Plotinus is too much of a Greek to accept, or even see, all the consequences of his own theory, which makes moral life consist in an attempt to escape from the world and to quench consciousness and personality. Accordingly, though he has a poor opinion of civic life (a thing excusable enough in those days), he believes that the civic virtues ought to be cultivated, as a means toward the higher, and has apparently nothing to say against the ordinary grammatical, rhetorical, and musical education of his time.

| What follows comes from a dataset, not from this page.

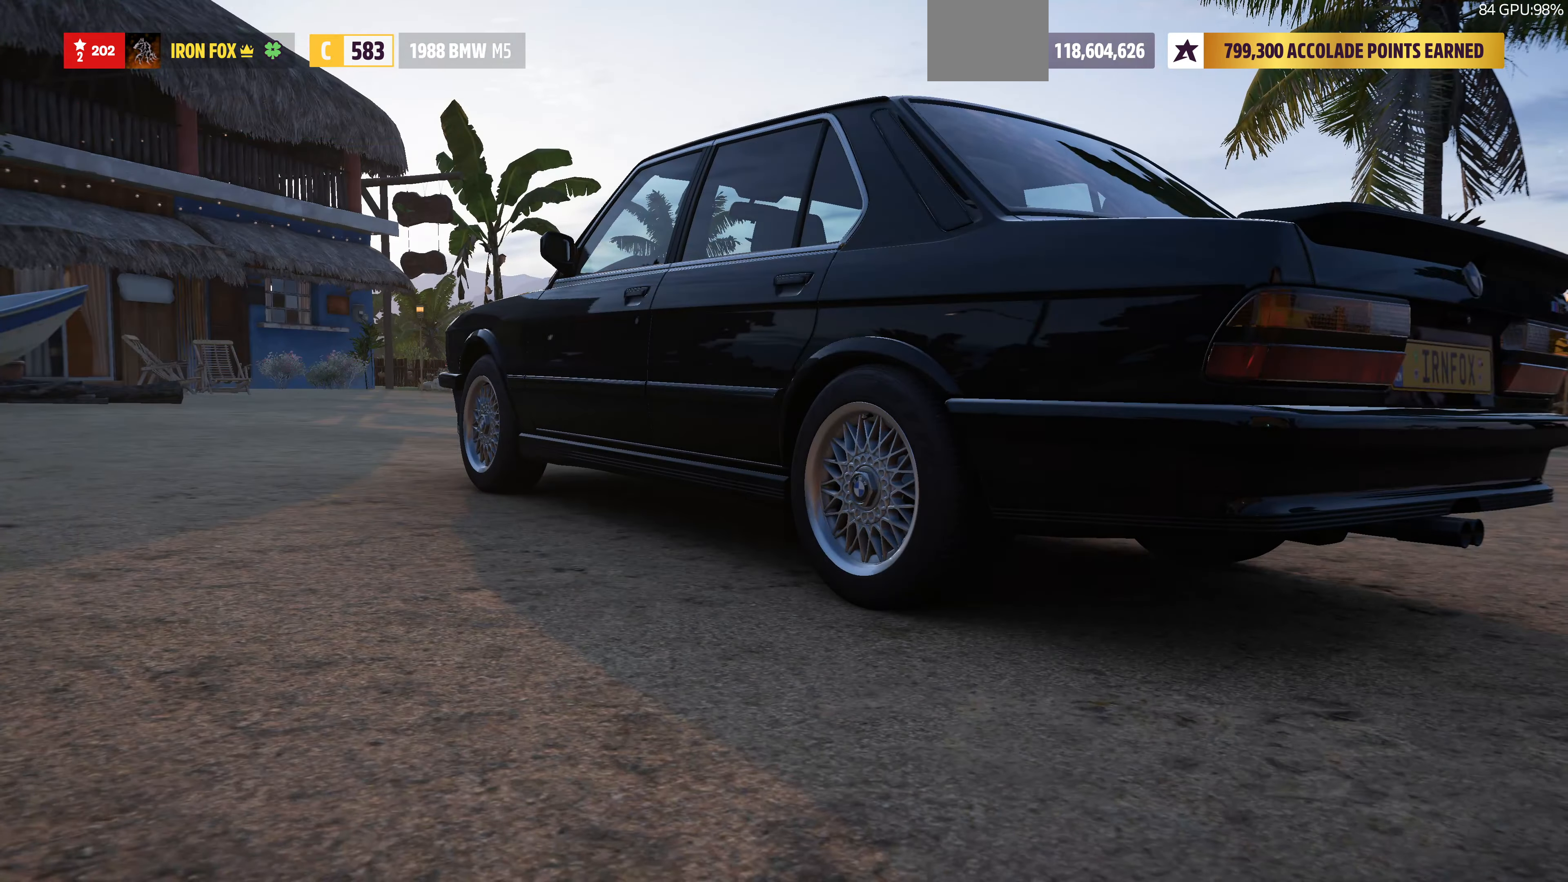
{"buttons": ["CROSS"], "left_stick": "center", "right_stick": "center", "events": [[267, "DPAD_LEFT", "down"], [367, "CROSS", "down"], [367, "DPAD_LEFT", "up"]]}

He has a good deal to say in favor of Mathematics, as a preparation for what to him is the supreme branch of education, Dialectics. But the tendency of his teaching is only too obvious, and the conclusions which he did not draw, time and succeeding generations drew for him. The effect of Neoplatonism was, in the long run, to make the super-civic part of man the whole man, to discredit political life and political effort, and to pave the way for the mystic, the ascetic, and the hermit. Nor were the tendencies of the other philosophical schools in any marked degree different. Thus philosophy, instead of contributing to harmonize man and society, and to restore moral life, came to be one of the strongest agencies in bringing about confusion and dissolution, by ignoring moral life altogether, embracing superstition, and turning man into a mere plaything of blind necessity and magical forces. And thus ancient civilization fell to pieces, because man himself had fallen to pieces, and each piece tried to set itself up for the whole. The civic fragment finds its highest expression in Quintilian, the super-civic in Plotinus. Ere the fragments can be united into a truly moral being, a member of a truly moral society, a new combining force, unknown to either rhetorician or philosopher, must arise.